Bank of America (NYSE:BAC) paid a $42 million fine in 2018 for failing to disclose stock trades for its clients were being routed to outside firms. It’s a drop in the bucket compared to the over $38 billion it paid to settle charges stemming from its foreclosure abuses alongside Countrywide.
Meanwhile Citigroup (NYSE:C) paid a record $57 million at the close of 2019 to U.K. regulators over inaccurate financial reporting. With these types of fines, it’s only natural to wonder if banks are smart investments, especially in the wake of the COVID-19 crisis.
Are Bank Shares A Good Buy?
Despite the regulatory heat and exposure, banks are often considered a strong investment.

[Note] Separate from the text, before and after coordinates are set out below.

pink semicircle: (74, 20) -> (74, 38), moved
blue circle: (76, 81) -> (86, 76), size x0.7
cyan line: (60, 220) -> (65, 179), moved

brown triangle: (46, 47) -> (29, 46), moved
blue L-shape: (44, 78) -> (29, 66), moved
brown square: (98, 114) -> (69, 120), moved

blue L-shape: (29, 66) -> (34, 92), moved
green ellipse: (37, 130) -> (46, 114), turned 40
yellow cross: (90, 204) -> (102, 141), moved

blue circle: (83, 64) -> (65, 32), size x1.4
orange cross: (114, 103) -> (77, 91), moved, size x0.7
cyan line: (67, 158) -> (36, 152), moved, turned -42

In fact, there are three banks in the Dow Jones: JPMorgan Chase (NYSE:JPM), Goldman Sachs (NYSE:GS), and American Express (NYSE:AXP). This index tracks what are known as blue-chip stocks, because they’re the most valuable chips in poker.
Nearly every company in the financial industry took a financial hit back to pre-2017 levels, leaving them all deeply discounted.

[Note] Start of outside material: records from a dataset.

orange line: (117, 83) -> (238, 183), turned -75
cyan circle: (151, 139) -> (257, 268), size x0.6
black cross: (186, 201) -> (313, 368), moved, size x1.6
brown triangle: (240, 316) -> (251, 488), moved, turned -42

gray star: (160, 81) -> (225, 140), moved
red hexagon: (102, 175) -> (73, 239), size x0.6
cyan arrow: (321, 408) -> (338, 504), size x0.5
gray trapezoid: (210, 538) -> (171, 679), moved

While the price is right, the decision to invest depends entirely on whether you believe the banks will recover from the crisis. They walk a fine line, as collection efforts can easily turn into a PR nightmare with the large number of people in financial distress.
Overdraft fees, interest, and other monies charged to people in financial distress quickly became political issues in the run up to the 2020 election. There are also issues to consider with home sales slowing due to fewer houses on the market.
Still, there’s plenty of reason for investors to feel confident about in the financial industry and the “too big to fail” status attached to the big banks. They were given the green light by the Office of the Comptroller of the Currency to involve themselves in cryptocurrencies like Bitcoin.
When the federal moratorium on debts like student loans and mortgages and a wave of defaults inevitably hits, it’s safe to say the government will once again bail out the banking industry.
That’s a reality we’re likely to face, since the Financial Sector ETF is still down over 20% compared to the S&P 500. Let’s talk about the risks involved in banking investments.
How Investing In Banks Is Risky
We already mentioned one major risk of investing in the banks, which is the constant regulatory scrutiny.
Another problem is how hard it is to decipher financial statements. Because they’re in the business of money, a bank’s financial statements look unlike any other business. For example, there’s no inventory, since the bank’s assets are all financial tools.
The balance sheets also look different, since deposits are liabilities and loans are assets. This is the exact opposite of a normal business and is just one part of the confusion around the banks.
Much of the uncertainty these days revolves around how easily both consumers and businesses bounce back from the economic turmoil caused by the 2020 novel coronavirus pandemic.
Both banks and the U.S. Mint are struggling to keep coins in circulation, leading to a coin shortage in the United States. The CARES Act also included mortgage forbearance provisions, something Wells Fargo is accused of mishandling.
The initial stimulus bill provisions expired at the end of July while Congress and the White House scrambled to enact another.
Still, it’s hard not to notice that these companies were deeply discounted during the COVID-19 crisis, and this leaves an opportunity for those willing to invest the money in hopes of financial security.
What Is the Best Bank to Invest In?
If you’re going to invest in the banking industry, JPMorgan Chase is a good way to do it. The company is the largest bank in the U.S. by market cap, and it’s promising to continue paying dividends through the third quarter.
Under the leadership of CEO Jamie Dimon, the bank had the best performance throughout the 2010s, and it’s likely to repeat this pattern in the 2020s.
The bank already has over $8.3 billion put aside to stave off losses from defaults, which Dimon expects will hit in early 2021, when the effects of record unemployment really shows. Because its prices are so heavily discounted and the company has a clear path forward, it’s a solid investment for its industry.